Emerging-Market Stocks Edge Higher As REITs Tumble
The major asset classes dispensed a wide range of performances last week, based on a set of proxy ETFs. Although losses dominated the five trading days through Oct. 7, a handful of markets bucked the trend, led by equities in emerging markets. But the week was overshadowed by the red ink brigade, with US real estate investment trusts (REITs) suffering the biggest setback.
At the top of the list for the winners: Vanguard Emerging Market (VWO), which ticked higher by 0.8%. Meanwhile, last week’s biggest loser, Vanguard REIT (VNQ), shed more than 5% in total return terms.
The negative bias in last week’s trading weighed on an ETF-based version of the Global Markets Index (GMI.F), an investable, unmanaged benchmark that holds all the major asset classes in market-value weights. GMI.F lost 0.9% in the five trading days through Friday.

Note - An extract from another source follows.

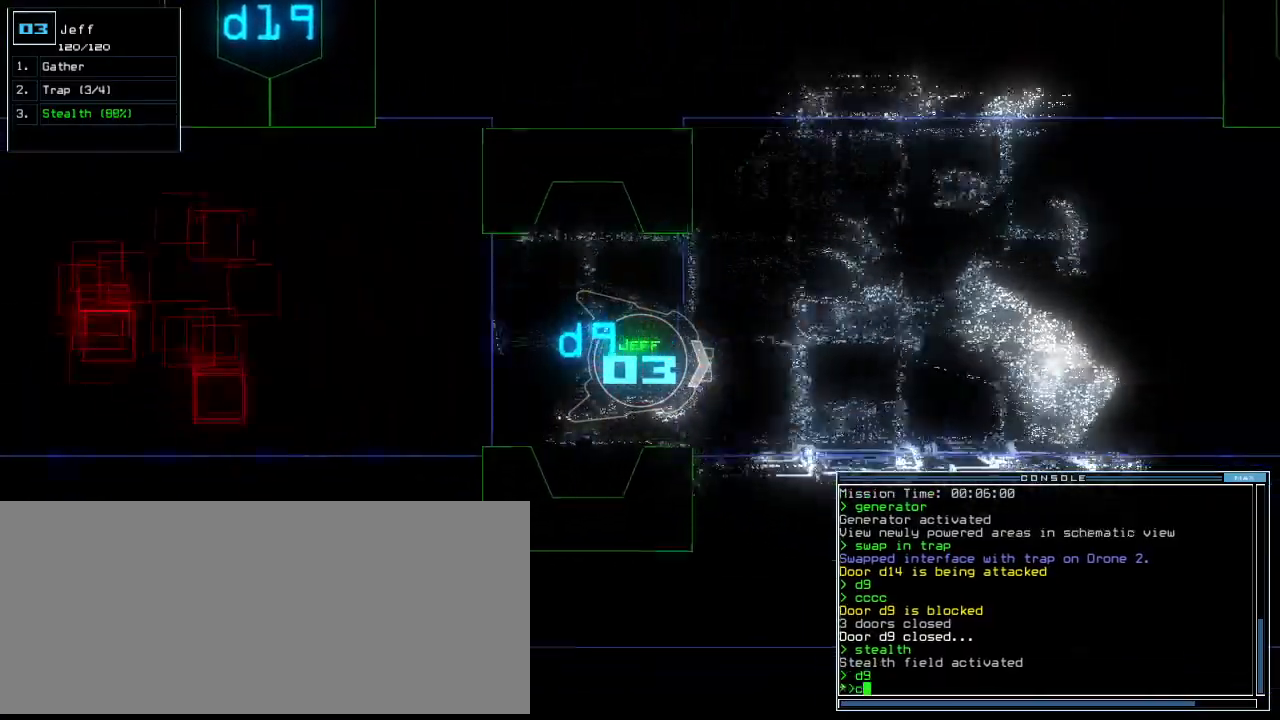
{"keys": ["return", "up"], "events": [[21, "c", "down"], [104, "c", "up"], [188, "left", "down"], [250, "left", "up"], [500, "return", "down"]]}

The correction in REITs, which has been unfolding for much of the past two months, has knocked the asset class off its perch for the trailing one-year column. No longer leading the field, VNQ has slipped to third place in the one-year (252 trading days) column for the major asset classes. The current leader: VanEck Vectors JP Morgan Emerging Market Local Currency Bond (EMLC), which is ahead by 11.4% for the year through Oct. 7.
The sole case of red ink for one-year performances: broadly defined commodities. The iPath Bloomberg Commodity ETN (DJP) is off by 6.3% for the 12 months through last week’s close.
Meantime, GMI.F continues to hold on to a moderate gain for the one-year comparison. The benchmark is ahead by 5.8% for the year through Oct. 7.